回头之际,她看到邪物就在咫尺处与她相贴,下巴都快要搁在了她的肩上。
林挽香的心一瞬间提起,强自镇定的挥剑转身,与那邪物缠斗起来。
她招招都拼尽全力,每一次都好似要直取那邪物的要害,却又总是在最后的关键时刻被他巧妙逃脱。
林挽香和那邪物在屋子里打得热火朝天,却又都憋着一股劲,除了“嗖嗖”的剑风,竟没有弄出更多响动,以至于阿宛尚且在熟睡中,不知眼前正上演的这一场激战。

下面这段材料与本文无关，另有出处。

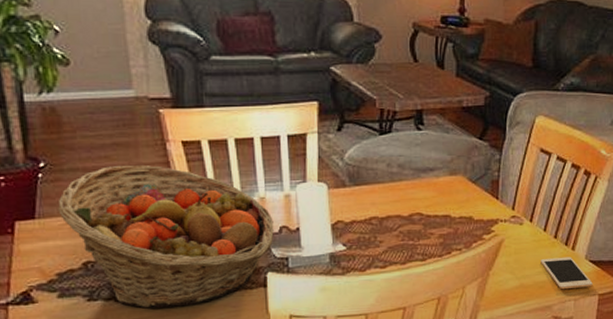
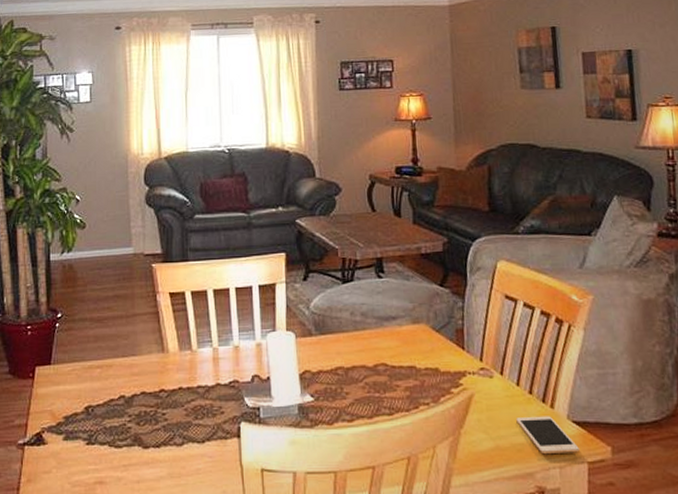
fruit basket: present [58,164,274,308] -> none [69,314,247,455]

百招过后,这场交战依然没有任何进展,林宛香却不肯放弃,对邪物紧追不舍。
那邪物似终于厌倦了同她的纠缠,在抵挡了她的又一次出剑后转身出了屋子。
在逼退邪物之后,林挽香也毫不犹豫的追了出去。
外面天地广阔,双方于是打得更加激烈,不知不觉间竟到了白府庭院的边缘。
林挽香暗道不好,若是叫这邪物逃出了白府,要再想追到他恐怕就没那么容易了。
她正拼尽全力阻住邪物的去路,忽有一个身影自夜幕中浮出,她定睛一看,原来是大师兄苏瑾。
见苏瑾来帮忙,林挽香不禁又多了几分信心。
两人于是默契的结阵以对,原以为这样邪物就会不出所料的落入他们的控制,可是直到看着他不紧不慢的冲破他们的阵法往夜幕中隐去时,林挽香才真正明白过来,他们两个都远远不是这邪物的对手。
苏瑾侧头,默然与她相视一瞬。
领教到那邪物厉害之处的林挽香却毫不犹豫道:“追!”
苏瑾点了点头,与她一道往夜幕中追去。
此时林挽香满脑子想的都是,这邪物如此厉害,她该用个什么法子,才能将他引回蓬莱。
然而事实是现在想这个问题,对她实在是为时过早。
一路追来,那邪物时快时慢,好似故意与他们周旋。
林挽香和苏瑾虽然是追击的那一方,可是自始至终都是他们显得比较被动。
脚下掠过数不清的屋檐与瓦砾,他们在扑面的疾风中不断前行。
也不知追了多久,那邪物竟然自一处宅府一跃而下。
事到如今,林挽香和苏瑾只能追着邪物翻墙而入。
然而那邪物自进入眼前的庭院之后便消失得无影无踪,连半点儿气悉也觉察不到。
分明就是这里,林挽香和苏瑾都十分确定,却又不知邪物有什么阴谋,只能警惕的在这座庭院中搜寻。